MOSCOW, September 12. /TASS/. The West’s attempts to isolate Russia have had an adverse effect, with Russia, India, China, and other BRICS nations developing closer ties, American political commentator Steve Gill told TASS.
"The very policies designed to isolate Russia have instead pushed China, India, Russia, and the BRICS nations closer together. The unintended consequence of pushing Russia away from the West has been to thrust it into the welcoming arms of China — a primary U.S. adversary militarily, economically, and politically. We have effectively created powerful new alliances that are not in the best long-term interest of the United States or its global presence," said Gill, who served as a director of intergovernmental affairs for the US trade representative in the Executive Office of the President under both George H. W. Bush and Bill Clinton administrations.
"This shift is exemplified by the new pipeline agreement between Russia and China, which will divert Russian oil and gas directly to China," he added.
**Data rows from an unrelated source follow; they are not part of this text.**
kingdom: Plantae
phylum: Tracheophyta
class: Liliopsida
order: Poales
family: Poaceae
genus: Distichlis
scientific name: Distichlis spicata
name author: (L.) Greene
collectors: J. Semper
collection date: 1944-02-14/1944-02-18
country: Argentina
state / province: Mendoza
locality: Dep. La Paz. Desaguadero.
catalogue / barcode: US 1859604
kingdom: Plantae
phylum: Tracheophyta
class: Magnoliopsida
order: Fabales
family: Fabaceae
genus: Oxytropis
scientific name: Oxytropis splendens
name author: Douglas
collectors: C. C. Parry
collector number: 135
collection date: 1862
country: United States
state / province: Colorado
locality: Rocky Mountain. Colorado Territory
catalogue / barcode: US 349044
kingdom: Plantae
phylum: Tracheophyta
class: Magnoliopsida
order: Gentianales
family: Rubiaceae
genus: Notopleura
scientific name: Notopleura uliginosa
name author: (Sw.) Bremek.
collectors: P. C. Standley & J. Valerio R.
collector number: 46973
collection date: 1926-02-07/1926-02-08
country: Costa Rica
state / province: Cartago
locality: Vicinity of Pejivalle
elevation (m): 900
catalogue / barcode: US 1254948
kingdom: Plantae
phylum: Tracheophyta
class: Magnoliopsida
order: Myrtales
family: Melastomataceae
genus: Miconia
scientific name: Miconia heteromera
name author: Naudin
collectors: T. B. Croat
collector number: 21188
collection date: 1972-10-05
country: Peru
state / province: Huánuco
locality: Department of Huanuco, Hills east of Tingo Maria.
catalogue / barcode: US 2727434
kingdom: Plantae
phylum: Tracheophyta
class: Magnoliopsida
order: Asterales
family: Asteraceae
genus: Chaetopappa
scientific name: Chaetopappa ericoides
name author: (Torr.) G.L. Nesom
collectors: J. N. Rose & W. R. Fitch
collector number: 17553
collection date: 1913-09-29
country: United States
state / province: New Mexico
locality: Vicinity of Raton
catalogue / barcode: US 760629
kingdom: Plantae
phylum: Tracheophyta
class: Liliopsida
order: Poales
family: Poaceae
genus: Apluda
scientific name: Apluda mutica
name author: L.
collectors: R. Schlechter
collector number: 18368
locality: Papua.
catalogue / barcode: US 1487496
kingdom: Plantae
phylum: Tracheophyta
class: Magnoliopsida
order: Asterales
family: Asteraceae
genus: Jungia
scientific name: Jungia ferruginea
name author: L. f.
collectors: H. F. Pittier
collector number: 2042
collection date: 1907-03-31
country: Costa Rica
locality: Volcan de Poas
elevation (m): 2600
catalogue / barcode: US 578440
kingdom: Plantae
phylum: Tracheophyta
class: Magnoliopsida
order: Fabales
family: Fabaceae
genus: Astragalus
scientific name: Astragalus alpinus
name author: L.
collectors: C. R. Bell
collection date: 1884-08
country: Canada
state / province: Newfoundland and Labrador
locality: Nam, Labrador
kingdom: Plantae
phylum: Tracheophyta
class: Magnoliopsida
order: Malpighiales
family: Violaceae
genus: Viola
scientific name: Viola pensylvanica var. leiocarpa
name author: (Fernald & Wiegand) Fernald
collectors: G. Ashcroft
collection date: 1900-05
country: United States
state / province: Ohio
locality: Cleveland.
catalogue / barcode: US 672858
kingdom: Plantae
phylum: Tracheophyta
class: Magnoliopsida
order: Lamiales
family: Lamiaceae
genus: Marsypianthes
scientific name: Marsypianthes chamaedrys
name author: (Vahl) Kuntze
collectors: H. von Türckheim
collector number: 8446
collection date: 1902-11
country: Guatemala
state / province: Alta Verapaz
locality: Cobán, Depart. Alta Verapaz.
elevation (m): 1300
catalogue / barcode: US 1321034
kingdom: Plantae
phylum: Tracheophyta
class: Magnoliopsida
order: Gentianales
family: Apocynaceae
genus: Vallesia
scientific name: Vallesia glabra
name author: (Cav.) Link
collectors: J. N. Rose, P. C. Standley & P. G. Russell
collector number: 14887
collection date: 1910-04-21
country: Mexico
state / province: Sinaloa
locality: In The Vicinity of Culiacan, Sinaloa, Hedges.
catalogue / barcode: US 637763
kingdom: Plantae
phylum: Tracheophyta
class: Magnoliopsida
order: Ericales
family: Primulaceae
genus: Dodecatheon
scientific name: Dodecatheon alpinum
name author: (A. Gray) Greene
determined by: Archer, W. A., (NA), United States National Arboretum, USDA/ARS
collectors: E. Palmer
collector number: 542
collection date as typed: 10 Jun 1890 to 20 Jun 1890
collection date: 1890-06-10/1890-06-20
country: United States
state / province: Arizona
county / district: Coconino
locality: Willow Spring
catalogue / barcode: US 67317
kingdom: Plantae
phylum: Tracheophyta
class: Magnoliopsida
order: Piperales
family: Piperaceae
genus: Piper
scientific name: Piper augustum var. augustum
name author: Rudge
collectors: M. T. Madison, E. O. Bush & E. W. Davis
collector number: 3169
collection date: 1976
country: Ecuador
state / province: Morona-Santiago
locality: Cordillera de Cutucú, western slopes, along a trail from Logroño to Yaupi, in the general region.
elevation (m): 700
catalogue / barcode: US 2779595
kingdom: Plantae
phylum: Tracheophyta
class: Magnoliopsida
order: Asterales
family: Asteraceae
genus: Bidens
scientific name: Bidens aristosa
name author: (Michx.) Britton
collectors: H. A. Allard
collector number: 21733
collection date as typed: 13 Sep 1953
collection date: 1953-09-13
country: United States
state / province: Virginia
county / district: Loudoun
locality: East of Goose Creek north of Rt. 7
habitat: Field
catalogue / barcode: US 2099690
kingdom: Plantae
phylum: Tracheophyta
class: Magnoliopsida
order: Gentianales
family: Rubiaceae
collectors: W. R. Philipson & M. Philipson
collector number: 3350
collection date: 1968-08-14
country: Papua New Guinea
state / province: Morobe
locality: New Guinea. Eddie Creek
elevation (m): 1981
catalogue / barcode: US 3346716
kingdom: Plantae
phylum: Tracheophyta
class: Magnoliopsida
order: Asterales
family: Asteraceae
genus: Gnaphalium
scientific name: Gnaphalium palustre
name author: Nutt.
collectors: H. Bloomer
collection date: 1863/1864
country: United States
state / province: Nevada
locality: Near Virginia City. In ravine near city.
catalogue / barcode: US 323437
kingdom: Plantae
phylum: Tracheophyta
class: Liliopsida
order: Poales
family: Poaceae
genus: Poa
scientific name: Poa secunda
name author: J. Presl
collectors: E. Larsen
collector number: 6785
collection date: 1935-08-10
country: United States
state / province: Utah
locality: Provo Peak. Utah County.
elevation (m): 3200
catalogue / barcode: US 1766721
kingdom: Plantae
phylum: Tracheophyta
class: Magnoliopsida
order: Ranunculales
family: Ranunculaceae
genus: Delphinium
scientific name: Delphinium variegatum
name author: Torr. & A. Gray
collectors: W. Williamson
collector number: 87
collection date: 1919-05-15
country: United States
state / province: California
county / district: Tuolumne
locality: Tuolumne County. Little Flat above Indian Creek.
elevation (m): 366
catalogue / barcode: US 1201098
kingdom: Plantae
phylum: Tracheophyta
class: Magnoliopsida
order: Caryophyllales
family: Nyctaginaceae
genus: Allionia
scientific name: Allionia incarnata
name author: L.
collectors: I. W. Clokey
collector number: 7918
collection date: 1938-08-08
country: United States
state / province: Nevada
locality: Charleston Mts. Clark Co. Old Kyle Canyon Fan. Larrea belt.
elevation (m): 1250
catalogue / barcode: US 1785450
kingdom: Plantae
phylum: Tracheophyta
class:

A legally binding memorandum with China on the construction of the Power of Siberia 2 gas pipeline and the Soyuz Vostok transit gas pipeline via Mongolia was signed in Beijing on September 2. The Power of Siberia 2 project is geared to link gas fields in Western Siberia to China’s Xinjiang Uyghur Autonomous Region via Mongolia. The gas pipeline with a designed capacity of up to 50 billion cubic meters of gas a year will be the world’s largest and most capital-intensive project in the gas sector.
Not long ago, US President Donald Trump posted a joint photo of Russian President Vladimir Putin, his Chinese counterpart Xi Jinping, and Indian Prime Minister Narendra Modi taken on the sidelines of the Shanghai Cooperation Organization (SCO) summit, which was held in China on August 31 and September 1. According to Trump, the United States has "lost India and Russia."
Commenting on the trilateral Putin-Xi-Modi meeting on the SCO summit’s margins, the global media noted that this meeting signified the end of the West-centric model of international relations, citing Trump’s tariff policy as a reason why India and China are moving closer together. According to world media outlets, the SCO summit was a triumph of diplomacy of countries of the global South and an outspoken challenge to the West, which has lost its influence in the world.